Task statement -> Could you copy exactly the line that contains "2. Extraact if u download zip files" and every line after it to the end of the records, and nothing more?

Data records ->
▼

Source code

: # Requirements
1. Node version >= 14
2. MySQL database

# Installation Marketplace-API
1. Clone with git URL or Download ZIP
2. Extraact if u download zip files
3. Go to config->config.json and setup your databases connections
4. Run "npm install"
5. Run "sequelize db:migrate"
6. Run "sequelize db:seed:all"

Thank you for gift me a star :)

▲

Solution ->
2. Extraact if u download zip files
3. Go to config->config.json and setup your databases connections
4. Run "npm install"
5. Run "sequelize db:migrate"
6. Run "sequelize db:seed:all"

Thank you for gift me a star :)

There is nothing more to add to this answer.